The Innocent Man
- Book Cover
- Author: John Grisham
- Publisher: Doubleday
- Publication date: October 10, 2006
- Publication place: United States
- Pages: 368
- ISBN: 978-0-385-51723-2
- OCLC: 70251230

= The Innocent Man: Murder and Injustice in a Small Town =

2006 true crime book by John Grisham

The Innocent Man: Murder and Injustice in a Small Town is a 2006 true crime book by John Grisham, his first nonfiction title. The book tells the story of Ronald 'Ron' Keith Williamson of Ada, Oklahoma, a former minor league baseball player who was wrongly convicted in 1988 of the rape and murder of Debra Sue Carter in Ada and was sentenced to death. After serving 11 years on death row, he was exonerated by DNA evidence and other material introduced by the Innocence Project and was released in 1999.

Netflix released The Innocent Man, a six-part documentary series based on the book, in December 2018.

==Plot==
Ron Keith Williamson has returned to his hometown of Ada, Oklahoma, after multiple failed attempts to play for various minor league baseball teams affiliated with the Oakland Athletics and the New York Yankees. Lasting pain from a shoulder injury incurred during his career leaves him unable to find steady employment. His failures only serve to aggravate his depression, and he quickly slips into alcoholism.

Early in the morning of December 8, 1982, the body of Debra Sue Carter, a 21-year-old cocktail waitress, was found in the bedroom of her garage apartment in Ada. She had been beaten, raped, and suffocated. After five years of false starts due to shoddy investigative work by the small and underfunded Ada police force, Williamson, along with his "drinking buddy", Dennis Fritz, was charged, tried, and convicted of the rape and murder charges in 1988. On conviction, he was sentenced to death, while Fritz was given a life sentence. Fritz's wife had been murdered seven years earlier and he was raising their only daughter when he was arrested.

Grisham's book describes the aggressive and misguided mission of the police and Pontotoc County District Attorney Bill Peterson to solve the mystery of Carter's murder. Police and prosecutors use forced "dream" confessions, unreliable witnesses, and flimsy evidence to convict Williamson and Fritz to the crime. Since a death penalty conviction automatically sets in motion a series of appeals, the Innocence Project aided Williamson's attorney, Mark Barrett, in exposing several glaring holes in the prosecution's case and the credibility of the prosecution's witnesses. Frank H. Seay, a U.S. District Court judge, ordered a retrial.

After eleven years on death row, Williamson and Fritz were exonerated by DNA evidence and released on April 15, 1999. Williamson was the 78th inmate released from death row since 1973.

Williamson suffered deep and irreversible psychological damage during his incarceration and lengthy stay on death row. For example, on September 22, 1994, he was five days away from being executed when his execution was stayed following the filing of a habeas corpus petition.

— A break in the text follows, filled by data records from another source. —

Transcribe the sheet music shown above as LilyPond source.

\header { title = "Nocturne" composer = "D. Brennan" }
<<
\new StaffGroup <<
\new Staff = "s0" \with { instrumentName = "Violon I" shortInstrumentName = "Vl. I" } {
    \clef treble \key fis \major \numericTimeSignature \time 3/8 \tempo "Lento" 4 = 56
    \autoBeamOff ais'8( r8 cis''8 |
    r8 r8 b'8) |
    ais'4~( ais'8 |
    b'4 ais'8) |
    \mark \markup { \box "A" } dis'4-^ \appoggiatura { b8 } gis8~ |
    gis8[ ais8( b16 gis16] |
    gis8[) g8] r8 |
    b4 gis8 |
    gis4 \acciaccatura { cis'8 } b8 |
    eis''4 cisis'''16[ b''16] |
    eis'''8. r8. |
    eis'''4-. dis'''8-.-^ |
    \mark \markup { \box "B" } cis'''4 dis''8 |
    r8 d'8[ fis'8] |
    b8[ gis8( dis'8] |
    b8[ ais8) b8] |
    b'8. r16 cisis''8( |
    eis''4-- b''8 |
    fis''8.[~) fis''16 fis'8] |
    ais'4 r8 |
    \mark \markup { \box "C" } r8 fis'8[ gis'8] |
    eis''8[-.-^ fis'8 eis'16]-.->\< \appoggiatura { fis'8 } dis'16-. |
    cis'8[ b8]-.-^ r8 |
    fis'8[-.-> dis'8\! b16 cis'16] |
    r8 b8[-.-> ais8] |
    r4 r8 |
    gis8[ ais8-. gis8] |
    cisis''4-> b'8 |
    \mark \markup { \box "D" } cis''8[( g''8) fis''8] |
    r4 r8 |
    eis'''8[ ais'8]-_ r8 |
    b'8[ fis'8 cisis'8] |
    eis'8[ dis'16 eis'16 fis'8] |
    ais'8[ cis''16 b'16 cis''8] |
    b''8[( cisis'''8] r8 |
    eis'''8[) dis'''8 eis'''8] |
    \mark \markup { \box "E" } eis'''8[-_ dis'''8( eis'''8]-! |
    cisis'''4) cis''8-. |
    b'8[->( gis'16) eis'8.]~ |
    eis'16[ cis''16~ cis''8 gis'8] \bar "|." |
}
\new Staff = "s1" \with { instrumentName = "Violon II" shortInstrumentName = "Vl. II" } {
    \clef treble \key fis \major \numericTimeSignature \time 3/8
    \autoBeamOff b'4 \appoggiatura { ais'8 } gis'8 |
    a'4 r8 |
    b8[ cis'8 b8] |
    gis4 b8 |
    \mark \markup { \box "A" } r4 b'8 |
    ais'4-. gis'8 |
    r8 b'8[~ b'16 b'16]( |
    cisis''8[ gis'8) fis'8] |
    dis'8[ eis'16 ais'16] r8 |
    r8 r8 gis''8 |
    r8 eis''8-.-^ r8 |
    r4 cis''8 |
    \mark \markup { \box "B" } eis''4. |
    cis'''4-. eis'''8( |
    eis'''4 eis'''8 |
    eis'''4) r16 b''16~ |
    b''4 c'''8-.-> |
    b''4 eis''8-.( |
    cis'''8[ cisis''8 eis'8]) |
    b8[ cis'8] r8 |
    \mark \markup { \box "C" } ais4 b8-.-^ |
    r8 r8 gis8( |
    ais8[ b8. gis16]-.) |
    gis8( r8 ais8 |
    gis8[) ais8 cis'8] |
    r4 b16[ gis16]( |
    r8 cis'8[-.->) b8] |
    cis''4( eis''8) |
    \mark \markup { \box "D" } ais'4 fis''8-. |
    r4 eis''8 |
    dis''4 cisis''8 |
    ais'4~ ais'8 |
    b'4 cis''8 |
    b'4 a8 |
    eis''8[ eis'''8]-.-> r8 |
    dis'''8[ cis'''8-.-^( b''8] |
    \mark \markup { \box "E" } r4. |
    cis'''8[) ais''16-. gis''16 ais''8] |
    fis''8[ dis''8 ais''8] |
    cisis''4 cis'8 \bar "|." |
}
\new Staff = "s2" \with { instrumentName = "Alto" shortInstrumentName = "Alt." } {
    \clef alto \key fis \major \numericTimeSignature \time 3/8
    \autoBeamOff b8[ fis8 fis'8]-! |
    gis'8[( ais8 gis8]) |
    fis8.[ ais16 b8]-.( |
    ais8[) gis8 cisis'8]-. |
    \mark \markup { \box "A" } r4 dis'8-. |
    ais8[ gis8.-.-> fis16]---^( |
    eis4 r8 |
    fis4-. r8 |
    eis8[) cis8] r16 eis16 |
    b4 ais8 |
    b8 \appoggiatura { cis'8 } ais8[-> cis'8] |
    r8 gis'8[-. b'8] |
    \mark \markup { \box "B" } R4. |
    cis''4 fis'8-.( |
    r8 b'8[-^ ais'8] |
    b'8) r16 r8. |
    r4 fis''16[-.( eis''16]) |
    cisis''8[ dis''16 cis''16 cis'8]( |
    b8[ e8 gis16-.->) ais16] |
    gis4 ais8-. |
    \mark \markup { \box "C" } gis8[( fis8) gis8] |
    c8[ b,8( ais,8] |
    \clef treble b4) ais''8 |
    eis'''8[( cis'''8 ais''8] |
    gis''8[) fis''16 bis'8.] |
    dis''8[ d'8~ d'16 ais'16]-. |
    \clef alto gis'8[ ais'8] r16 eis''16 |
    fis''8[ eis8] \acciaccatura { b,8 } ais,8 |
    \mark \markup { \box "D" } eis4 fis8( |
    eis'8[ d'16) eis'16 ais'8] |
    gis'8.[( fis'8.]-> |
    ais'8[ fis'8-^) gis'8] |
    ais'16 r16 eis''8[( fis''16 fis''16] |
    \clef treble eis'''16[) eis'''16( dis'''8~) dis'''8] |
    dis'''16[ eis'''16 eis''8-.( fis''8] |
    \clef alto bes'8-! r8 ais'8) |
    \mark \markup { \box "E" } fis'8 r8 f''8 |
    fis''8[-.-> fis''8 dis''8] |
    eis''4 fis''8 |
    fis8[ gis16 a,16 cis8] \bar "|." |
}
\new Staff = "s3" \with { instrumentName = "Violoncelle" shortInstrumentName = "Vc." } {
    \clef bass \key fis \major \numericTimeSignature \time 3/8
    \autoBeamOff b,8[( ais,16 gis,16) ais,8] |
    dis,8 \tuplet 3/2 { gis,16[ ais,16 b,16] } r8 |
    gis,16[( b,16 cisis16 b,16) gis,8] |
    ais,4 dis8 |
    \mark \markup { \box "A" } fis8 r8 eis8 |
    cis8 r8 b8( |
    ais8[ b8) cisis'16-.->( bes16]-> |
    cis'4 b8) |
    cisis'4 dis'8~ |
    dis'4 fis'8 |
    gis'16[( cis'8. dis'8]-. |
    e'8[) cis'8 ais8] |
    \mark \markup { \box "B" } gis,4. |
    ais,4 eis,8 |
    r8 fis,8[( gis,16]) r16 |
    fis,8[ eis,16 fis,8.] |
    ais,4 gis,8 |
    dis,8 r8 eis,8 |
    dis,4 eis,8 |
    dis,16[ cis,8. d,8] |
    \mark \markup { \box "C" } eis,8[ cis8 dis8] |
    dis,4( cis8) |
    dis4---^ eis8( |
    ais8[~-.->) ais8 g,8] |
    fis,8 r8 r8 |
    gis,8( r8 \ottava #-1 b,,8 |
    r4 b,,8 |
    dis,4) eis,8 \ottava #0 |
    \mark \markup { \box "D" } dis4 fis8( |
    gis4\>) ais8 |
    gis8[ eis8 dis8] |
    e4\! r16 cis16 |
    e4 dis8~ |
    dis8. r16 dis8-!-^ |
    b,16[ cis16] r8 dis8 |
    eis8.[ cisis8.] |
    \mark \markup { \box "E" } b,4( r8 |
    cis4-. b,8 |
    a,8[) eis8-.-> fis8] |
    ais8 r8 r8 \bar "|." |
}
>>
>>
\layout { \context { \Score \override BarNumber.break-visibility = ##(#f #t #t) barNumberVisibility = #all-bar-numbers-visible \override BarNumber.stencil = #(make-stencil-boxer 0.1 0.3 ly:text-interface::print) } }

He was intermittently treated for manic depression, personality disorders, alcoholism, and mild schizophrenia. It was later proven that he was mentally ill and therefore was unfit to have been tried or sentenced to death in the first place. The State of Oklahoma, the city of Ada, and Pontotoc County officials never admitted any errors and threatened to re-arrest him.

Another man from Ada, Glen Gore, was eventually convicted of the crime on June 24, 2003. He was sentenced to death, but his sentence was overturned in August 2005. He was convicted at a second trial on June 21, 2006, and sentenced to life in prison without parole. This was required by law due to a jury deadlock on sentencing.

Williamson and Fritz sued and won a settlement of $500,000 in 2003 for wrongful conviction from the City of Ada, and an out-of-court settlement with the State of Oklahoma for an undisclosed amount. Williamson was later diagnosed with cirrhosis of the liver due to decades of alcohol abuse. He died on December 4, 2004, in a Broken Arrow, Oklahoma, nursing home. Fritz returned to Kansas City, where he reunited with his daughter, Elizabeth, As of 2006. In 2006, Fritz published his own account of being wrongly convicted in his book titled Journey Toward Justice.

Further highlighting the failures and abuses perpetrated by the police and district attorney's office during that time period, The Innocent Man includes accounts (as subplots) of the false conviction, trial, and sentencing of Tommy Ward and Karl Fontenot in the abduction, rape, and purported murder of Denice Haraway, as well as the false conviction of Greg Wilhoit in the rape and murder of his estranged wife, Kathy. At one time, all the men were incarcerated on the same death row. About two decades before Grisham's book, Ward and Fontenot's wrongful convictions were detailed in the book The Dreams of Ada (1987) by Robert Mayer.